What is expected:
Please reproduce all of the data below word for word, from the first line through the last.

Items drawn from a data source

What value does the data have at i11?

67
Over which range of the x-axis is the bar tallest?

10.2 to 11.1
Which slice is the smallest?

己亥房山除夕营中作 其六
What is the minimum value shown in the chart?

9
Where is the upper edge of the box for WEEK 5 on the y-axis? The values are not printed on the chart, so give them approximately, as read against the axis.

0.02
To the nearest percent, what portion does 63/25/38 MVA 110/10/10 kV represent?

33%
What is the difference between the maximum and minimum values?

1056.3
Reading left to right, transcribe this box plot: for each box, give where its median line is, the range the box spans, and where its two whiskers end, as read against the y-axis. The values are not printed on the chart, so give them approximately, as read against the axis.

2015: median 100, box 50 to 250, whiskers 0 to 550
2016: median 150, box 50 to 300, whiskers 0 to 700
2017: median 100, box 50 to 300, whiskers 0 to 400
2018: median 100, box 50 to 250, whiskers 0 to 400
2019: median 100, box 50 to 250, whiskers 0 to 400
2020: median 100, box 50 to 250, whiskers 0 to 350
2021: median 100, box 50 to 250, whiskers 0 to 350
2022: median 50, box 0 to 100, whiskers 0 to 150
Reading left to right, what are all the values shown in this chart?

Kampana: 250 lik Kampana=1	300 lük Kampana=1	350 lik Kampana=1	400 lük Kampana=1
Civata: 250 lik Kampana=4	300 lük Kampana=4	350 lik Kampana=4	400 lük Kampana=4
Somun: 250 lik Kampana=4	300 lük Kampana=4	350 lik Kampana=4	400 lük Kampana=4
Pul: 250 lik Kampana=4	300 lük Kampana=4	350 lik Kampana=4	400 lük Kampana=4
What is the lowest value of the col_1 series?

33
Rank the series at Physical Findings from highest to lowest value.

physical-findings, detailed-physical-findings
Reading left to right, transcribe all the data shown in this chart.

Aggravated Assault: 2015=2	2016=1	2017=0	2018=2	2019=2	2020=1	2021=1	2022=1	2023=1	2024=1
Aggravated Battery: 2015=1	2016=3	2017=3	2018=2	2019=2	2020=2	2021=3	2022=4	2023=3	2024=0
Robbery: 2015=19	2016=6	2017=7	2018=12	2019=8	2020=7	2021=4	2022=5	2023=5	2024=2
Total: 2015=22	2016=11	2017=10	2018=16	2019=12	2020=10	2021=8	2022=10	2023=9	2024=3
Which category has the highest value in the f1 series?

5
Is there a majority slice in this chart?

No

Written answer:
What value does the data have at i11?

67
Over which range of the x-axis is the bar tallest?

10.2 to 11.1
Which slice is the smallest?

己亥房山除夕营中作 其六
What is the minimum value shown in the chart?

9
Where is the upper edge of the box for WEEK 5 on the y-axis? The values are not printed on the chart, so give them approximately, as read against the axis.

0.02
To the nearest percent, what portion does 63/25/38 MVA 110/10/10 kV represent?

33%
What is the difference between the maximum and minimum values?

1056.3
Reading left to right, transcribe this box plot: for each box, give where its median line is, the range the box spans, and where its two whiskers end, as read against the y-axis. The values are not printed on the chart, so give them approximately, as read against the axis.

2015: median 100, box 50 to 250, whiskers 0 to 550
2016: median 150, box 50 to 300, whiskers 0 to 700
2017: median 100, box 50 to 300, whiskers 0 to 400
2018: median 100, box 50 to 250, whiskers 0 to 400
2019: median 100, box 50 to 250, whiskers 0 to 400
2020: median 100, box 50 to 250, whiskers 0 to 350
2021: median 100, box 50 to 250, whiskers 0 to 350
2022: median 50, box 0 to 100, whiskers 0 to 150
Reading left to right, what are all the values shown in this chart?

Kampana: 250 lik Kampana=1	300 lük Kampana=1	350 lik Kampana=1	400 lük Kampana=1
Civata: 250 lik Kampana=4	300 lük Kampana=4	350 lik Kampana=4	400 lük Kampana=4
Somun: 250 lik Kampana=4	300 lük Kampana=4	350 lik Kampana=4	400 lük Kampana=4
Pul: 250 lik Kampana=4	300 lük Kampana=4	350 lik Kampana=4	400 lük Kampana=4
What is the lowest value of the col_1 series?

33
Rank the series at Physical Findings from highest to lowest value.

physical-findings, detailed-physical-findings
Reading left to right, transcribe all the data shown in this chart.

Aggravated Assault: 2015=2	2016=1	2017=0	2018=2	2019=2	2020=1	2021=1	2022=1	2023=1	2024=1
Aggravated Battery: 2015=1	2016=3	2017=3	2018=2	2019=2	2020=2	2021=3	2022=4	2023=3	2024=0
Robbery: 2015=19	2016=6	2017=7	2018=12	2019=8	2020=7	2021=4	2022=5	2023=5	2024=2
Total: 2015=22	2016=11	2017=10	2018=16	2019=12	2020=10	2021=8	2022=10	2023=9	2024=3
Which category has the highest value in the f1 series?

5
Is there a majority slice in this chart?

No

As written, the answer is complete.